Confidentiality  You agree that the financial terms and conditions of this Agreement including, but not limited to, any and all information provided by Buyer to Seller are strictly confidential. Neither party will knowingly publicize or disclose or cause or knowingly permit or authorize the publicizing or disclosure of the financial terms and conditions of this Agreement for any reason, at any time, without the prior written consent of the other party, except as required by law in connection with Buyer’s status as a reporting company regulated by the Securities and Exchange Commission or as required to perform that party’s obligations pursuant to this Agreement. Notwithstanding the above, the parties may disclose information to their legal counsel, personal tax advisor or professional tax advisor, employees or agents who have a need to know, or as may be required by law. The parties agree, to the extent not prohibited under law, to instruct those to whom disclosure is allowed under this Agreement that its terms are confidential and must not be further disclosed.
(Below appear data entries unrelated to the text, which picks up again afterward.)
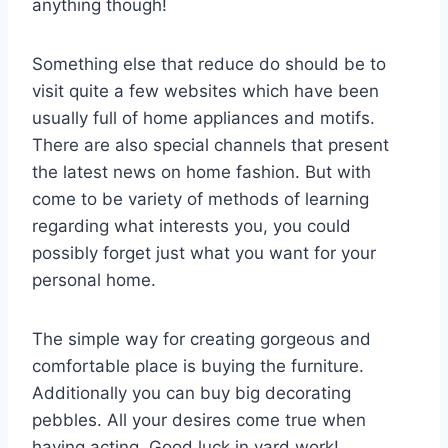
anything though!
Something else that reduce do should be to
visit quite a few websites which have been
usually full of home appliances and motifs.
There are also special channels that present
the latest news on home fashion. But with
come to be variety of methods of learning
regarding what interests you, you could
possibly forget just what you want for your
personal home.
The simple way for creating gorgeous and
comfortable place is buying the furniture.
Additionally you can buy big decorating
pebbles. All your desires come true when
having acting. Good luck in yard work!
Jurisdiction Unless you represent a state or Federal government or one of their authorized agencies, this Agreement shall be governed by and construed and enforced in accordance with the laws of the state of California, without regard to its conflicts of law principles. Each of the parties hereby consents to the exclusive jurisdiction of the courts of the state of California, with respect to any and all disputes relating to this Agreement.
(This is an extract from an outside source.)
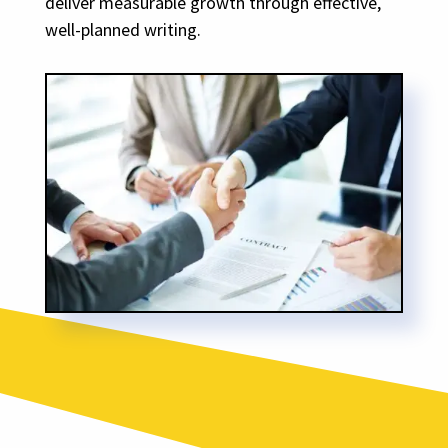
deliver measurable growth through effective,
well-planned writing.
General This Agreement and the Invoice defining The Data and/or The Services are the entire understanding of the parties and merge all prior communications, understandings, and agreements whether written or oral.  This Agreement and the Invoice shall not be modified except by a subsequently dated written amendment, signed on behalf of both parties by their duly authorized representatives.  You may not assign or transfer this Agreement, whether in whole or in part, or any of its rights, duties or obligations arising under this Agreement without the prior written consent of Enrola Media.  Any attempted assignment without such written consent will be null and void.
Failure by either party to enforce at any time or for any period of time any provision or right hereunder shall not constitute a waiver of such provision or of the right of such party thereafter to enforce each and every such provision. The provisions of this Agreement are independent of and severable from each other, and no provision shall be affected or rendered invalid or unenforceable by virtue of the fact that any other provision hereof is determined to be invalid or unenforceable in whole or in part.
All sales of data and/or services are final and non-refundable. You are responsible for remitting any sales or use taxes, if applicable.